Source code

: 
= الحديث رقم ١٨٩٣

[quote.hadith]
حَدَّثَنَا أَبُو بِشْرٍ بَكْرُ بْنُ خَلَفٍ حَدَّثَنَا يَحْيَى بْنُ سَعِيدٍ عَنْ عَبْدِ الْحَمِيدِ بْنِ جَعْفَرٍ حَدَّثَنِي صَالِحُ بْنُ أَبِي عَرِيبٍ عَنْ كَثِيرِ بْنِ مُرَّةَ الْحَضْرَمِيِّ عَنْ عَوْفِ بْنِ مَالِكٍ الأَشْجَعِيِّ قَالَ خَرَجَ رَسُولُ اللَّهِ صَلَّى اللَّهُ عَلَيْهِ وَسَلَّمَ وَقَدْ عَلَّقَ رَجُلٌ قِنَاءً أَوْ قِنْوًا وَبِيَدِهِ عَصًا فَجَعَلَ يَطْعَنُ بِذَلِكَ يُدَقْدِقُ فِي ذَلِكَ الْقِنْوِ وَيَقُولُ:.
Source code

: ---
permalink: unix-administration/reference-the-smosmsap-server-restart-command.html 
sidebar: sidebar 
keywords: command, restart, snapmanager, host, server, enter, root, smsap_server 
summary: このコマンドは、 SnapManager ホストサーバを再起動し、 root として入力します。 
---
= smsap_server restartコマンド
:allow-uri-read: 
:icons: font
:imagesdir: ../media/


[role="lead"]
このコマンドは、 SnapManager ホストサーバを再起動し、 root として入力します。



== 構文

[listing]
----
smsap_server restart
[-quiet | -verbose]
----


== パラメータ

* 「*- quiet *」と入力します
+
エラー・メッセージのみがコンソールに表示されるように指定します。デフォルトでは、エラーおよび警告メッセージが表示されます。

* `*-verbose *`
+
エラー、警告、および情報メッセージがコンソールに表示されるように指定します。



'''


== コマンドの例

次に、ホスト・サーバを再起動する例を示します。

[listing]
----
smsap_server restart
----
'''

##########

What you will do
Output the records above in full, with nothing altered.

Written response
Source code

: 
= الحديث رقم ١٨٩٣

[quote.hadith]
حَدَّثَنَا أَبُو بِشْرٍ بَكْرُ بْنُ خَلَفٍ حَدَّثَنَا يَحْيَى بْنُ سَعِيدٍ عَنْ عَبْدِ الْحَمِيدِ بْنِ جَعْفَرٍ حَدَّثَنِي صَالِحُ بْنُ أَبِي عَرِيبٍ عَنْ كَثِيرِ بْنِ مُرَّةَ الْحَضْرَمِيِّ عَنْ عَوْفِ بْنِ مَالِكٍ الأَشْجَعِيِّ قَالَ خَرَجَ رَسُولُ اللَّهِ صَلَّى اللَّهُ عَلَيْهِ وَسَلَّمَ وَقَدْ عَلَّقَ رَجُلٌ قِنَاءً أَوْ قِنْوًا وَبِيَدِهِ عَصًا فَجَعَلَ يَطْعَنُ بِذَلِكَ يُدَقْدِقُ فِي ذَلِكَ الْقِنْوِ وَيَقُولُ:.
Source code

: ---
permalink: unix-administration/reference-the-smosmsap-server-restart-command.html 
sidebar: sidebar 
keywords: command, restart, snapmanager, host, server, enter, root, smsap_server 
summary: このコマンドは、 SnapManager ホストサーバを再起動し、 root として入力します。 
---
= smsap_server restartコマンド
:allow-uri-read: 
:icons: font
:imagesdir: ../media/


[role="lead"]
このコマンドは、 SnapManager ホストサーバを再起動し、 root として入力します。



== 構文

[listing]
----
smsap_server restart
[-quiet | -verbose]
----


== パラメータ

* 「*- quiet *」と入力します
+
エラー・メッセージのみがコンソールに表示されるように指定します。デフォルトでは、エラーおよび警告メッセージが表示されます。

* `*-verbose *`
+
エラー、警告、および情報メッセージがコンソールに表示されるように指定します。



'''


== コマンドの例

次に、ホスト・サーバを再起動する例を示します。

[listing]
----
smsap_server restart
----
'''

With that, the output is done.